**Reading passage**
──────────

# καληνυχτάκιας



## Theseus (Aug 2, 2017)

From slang.gr, sense 1. I don't understand one or two words or paragraphs, which I have marked in bold. The general sense is that the word means a wannabe stud.

1. καληνυχτάκιας

Γλοιώδης τύπος που ανοίγει / κλείνει πόρτα - *κορδόνι* - τζαμαρία και χαιρετάει κόσμο σε κλαμπ / εστιατόρια / καφετέριες κτλ. Χαιρετίζει γνωστούς και αγνώστους εγκάρδια εάν είναι φιλικός καληνυχτάκιας ή αυστηρά άμα κρύβει ένα αίσθημα βλαχοκατοτερότητας. Ενδύεται συνήθως με δανεικό κουστούμι και αποφεύγει το black light καθώς έχει να το πλύνει από τότε που θυμάται με αποτέλεσμα να «λάμπει» η μασχάλη του σακακιού.

Κύριος ρόλος του να αποχαιρετάει στην έξοδο, εξ ου και η ονομασία του, με αγκαλιά στους άνδρες και φιλιά και πιθανώς θώπευμα μηρού εις τις γυναίκες. Αρέσκεται σε δηλώσεις «μη χαθούμε» και «τα λέμε». Επιβιώνει τις νυχτερινές ώρες κυρίως το ανδρικό φύλο, αλλά έχουν παρατηρηθεί και πολλοί θηλυκοί καληνυχτάκηδες κατά τη διάρκεια της μέρας κυρίως σε καφετέριες και μπαρ.

*Μελετάται πιθανή συγγένεια με καθολικούς κληρικούς και κυρίως καρδιναλίους αφού έχει παρατηρηθεί φοβερή ομοιότητα στο ύφος τους. Περίπου σε ποσοστό 83% είναι δυσλεκτικοί καθώς το να βρεις το όνομα σου στη λίστα σωστά ορθογραφικά είναι θέμα τύχης (πχ εάν ονομάζεται κάποιος Αίαντας Πυγμαλίων πιθανώς να μην μπορέσει να τον αναγνώσει στη λίστα*).

*Αντλεί τη δύναμη του από τον μεντεσέ, τυχόν απομάκρυνση του επιδρά καταλυτικά επάνω του*.

Does the comparison with Roman Catholic priests imply that they have special educational needs, like dyslexia & thus are in some way limited as are their sexual needs, like these wannabe studs?

And what does 'drawing one's strength from the hinge mean?!


----------



## daeman (Aug 2, 2017)

Theseus said:


> ...- *κορδόνι* -



A rope barrier found in entrances:






Theseus said:


> And what does 'drawing one's strength from the hinge mean?!



The door hinge next to which the _*greeters *_reside.


----------



## drsiebenmal (Aug 2, 2017)

Theseus said:


> *Μελετάται πιθανή συγγένεια με καθολικούς κληρικούς και κυρίως καρδιναλίους αφού έχει παρατηρηθεί φοβερή ομοιότητα στο ύφος τους. Περίπου σε ποσοστό 83% είναι δυσλεκτικοί καθώς το να βρεις το όνομα σου στη λίστα σωστά ορθογραφικά είναι θέμα τύχης (πχ εάν ονομάζεται κάποιος Αίαντας Πυγμαλίων πιθανώς να μην μπορέσει να τον αναγνώσει στη λίστα*).
> 
> *Αντλεί τη δύναμη του από τον μεντεσέ, τυχόν απομάκρυνση του επιδρά καταλυτικά επάνω του*.
> 
> Does the comparison with Roman Catholic priests imply that they have special educational needs, like dyslexia & thus are in some way limited as are their sexual needs, like these wannabe studs?

──────────

**Data excerpts**

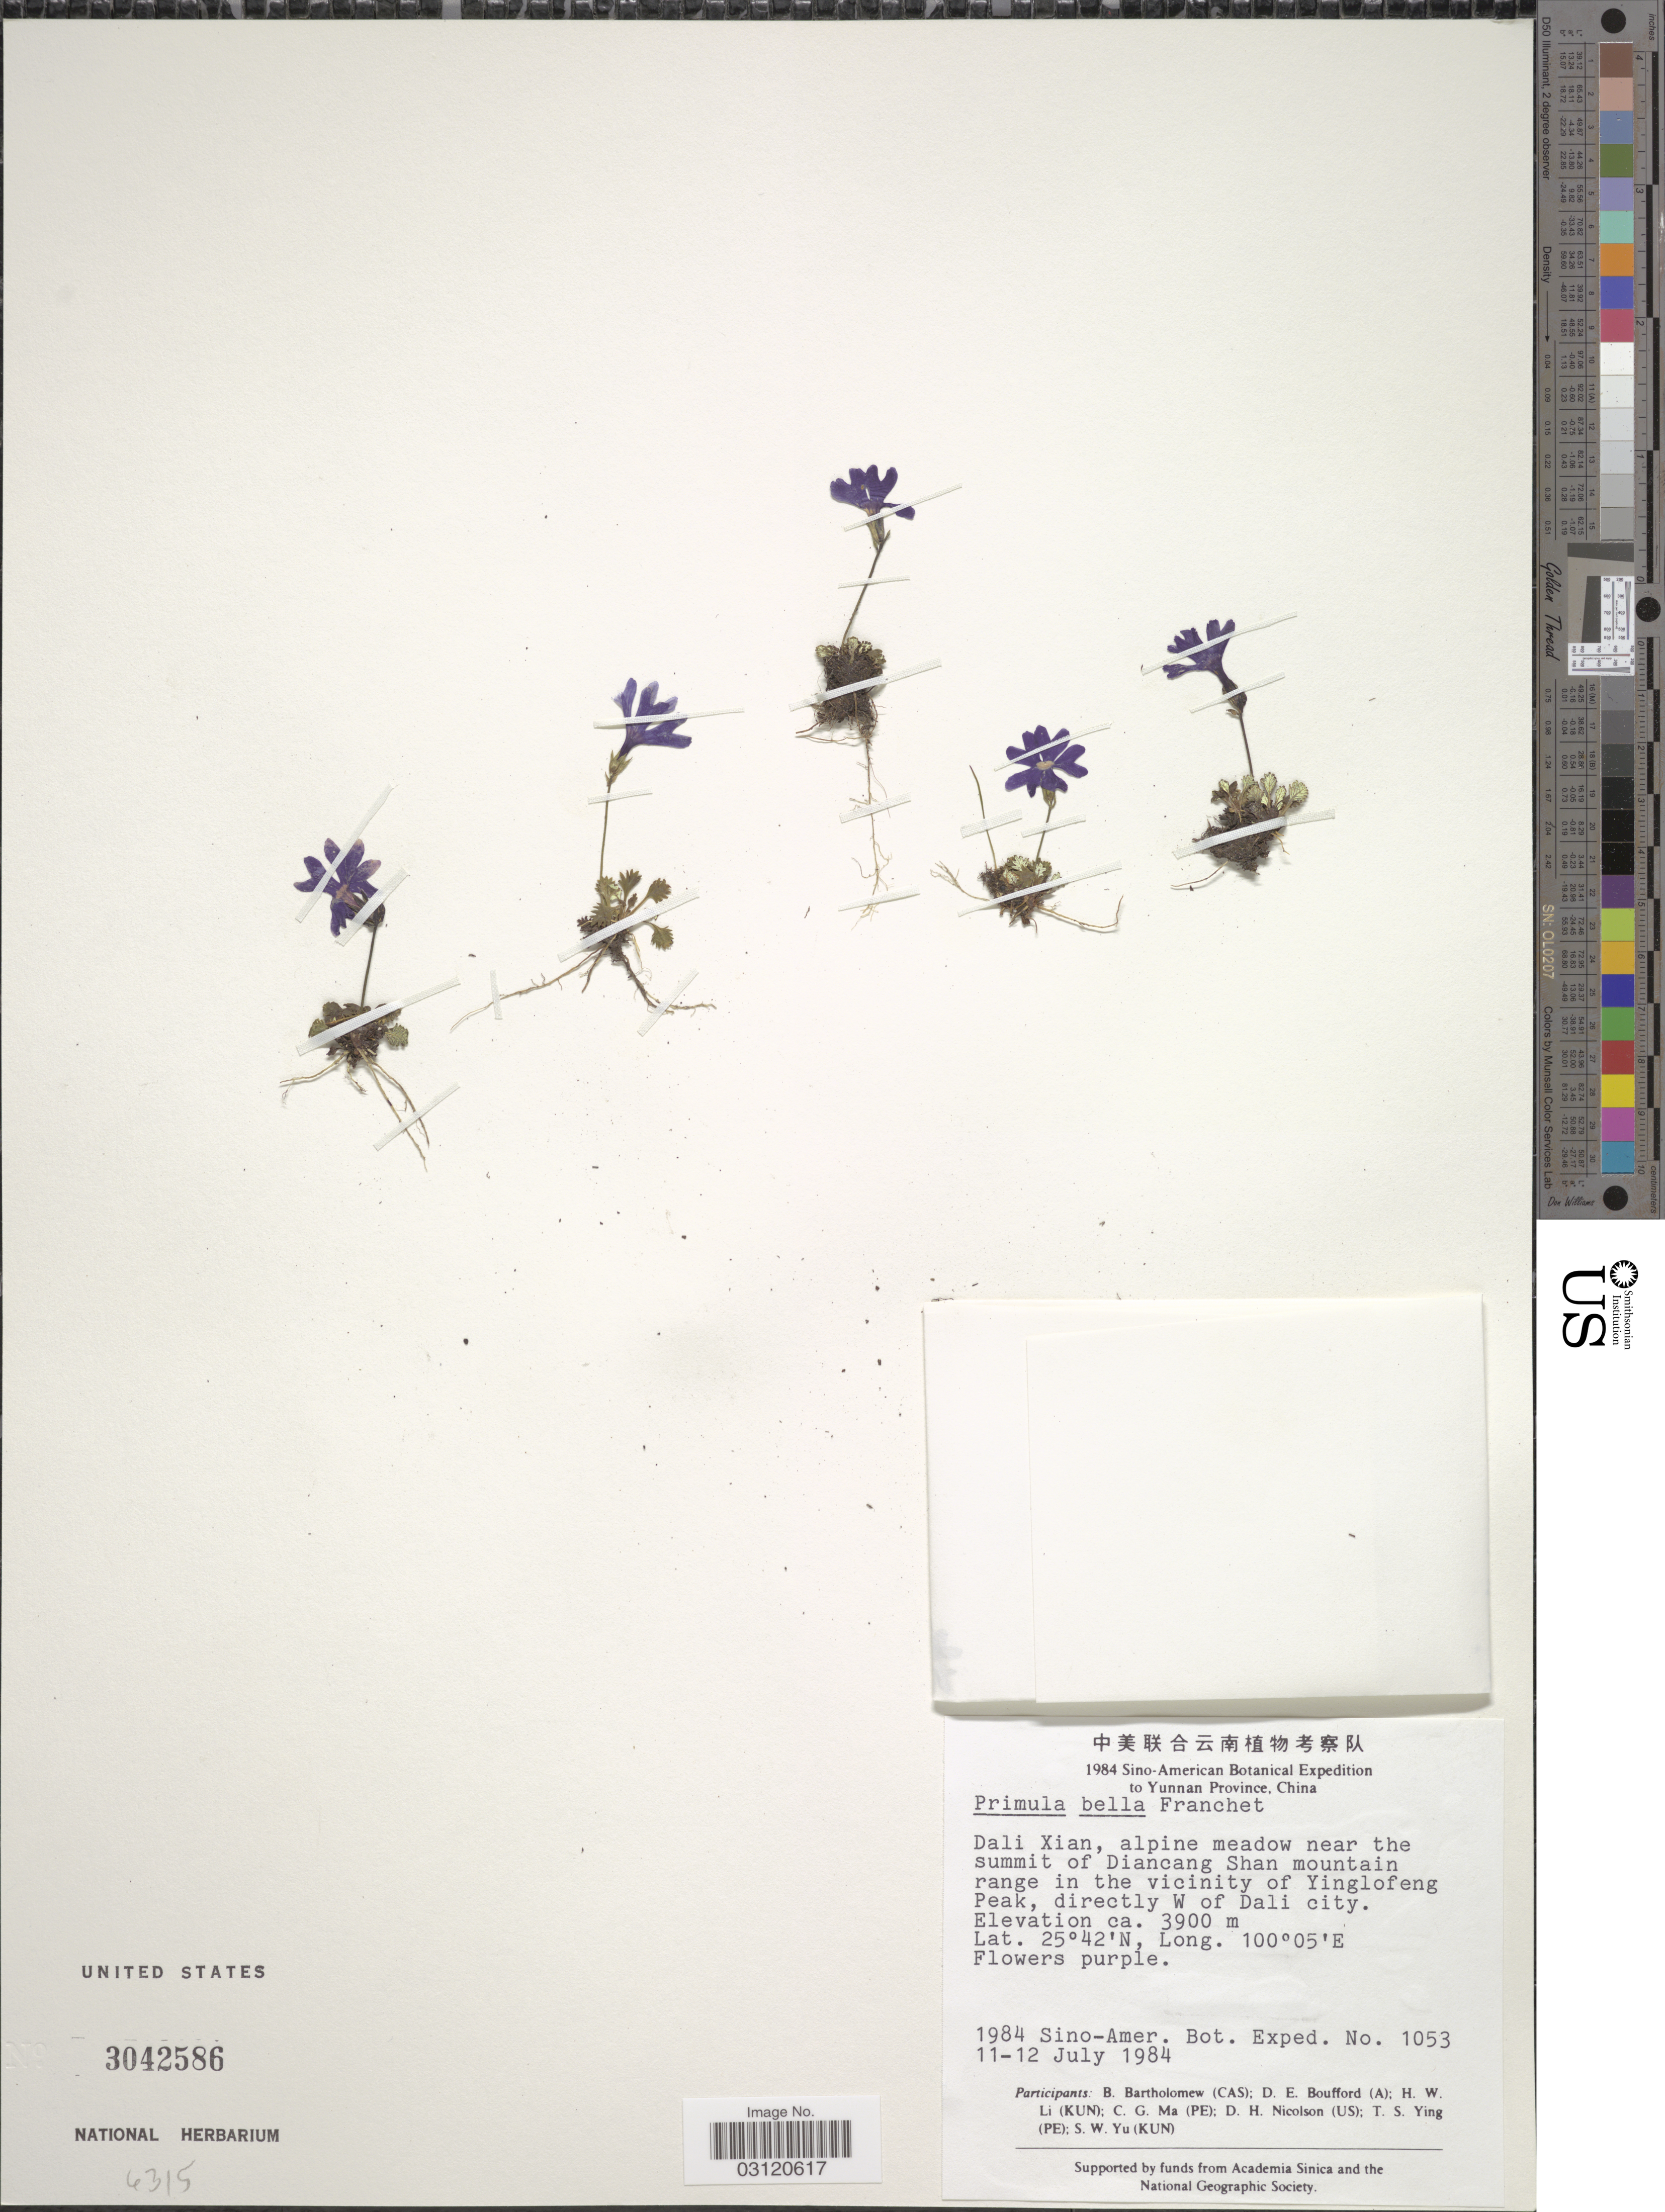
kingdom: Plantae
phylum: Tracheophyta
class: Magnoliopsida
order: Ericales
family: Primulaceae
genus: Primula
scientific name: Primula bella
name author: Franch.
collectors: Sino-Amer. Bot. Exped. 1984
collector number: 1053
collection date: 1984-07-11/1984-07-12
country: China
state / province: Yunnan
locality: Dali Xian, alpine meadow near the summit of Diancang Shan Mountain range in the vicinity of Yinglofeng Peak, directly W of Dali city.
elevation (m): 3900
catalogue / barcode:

──────────

**Written request**
In the forum thread about the Greek slang word, what does daeman say the word κορδόνι refers to?

**The solution**
A rope barrier found in entrances.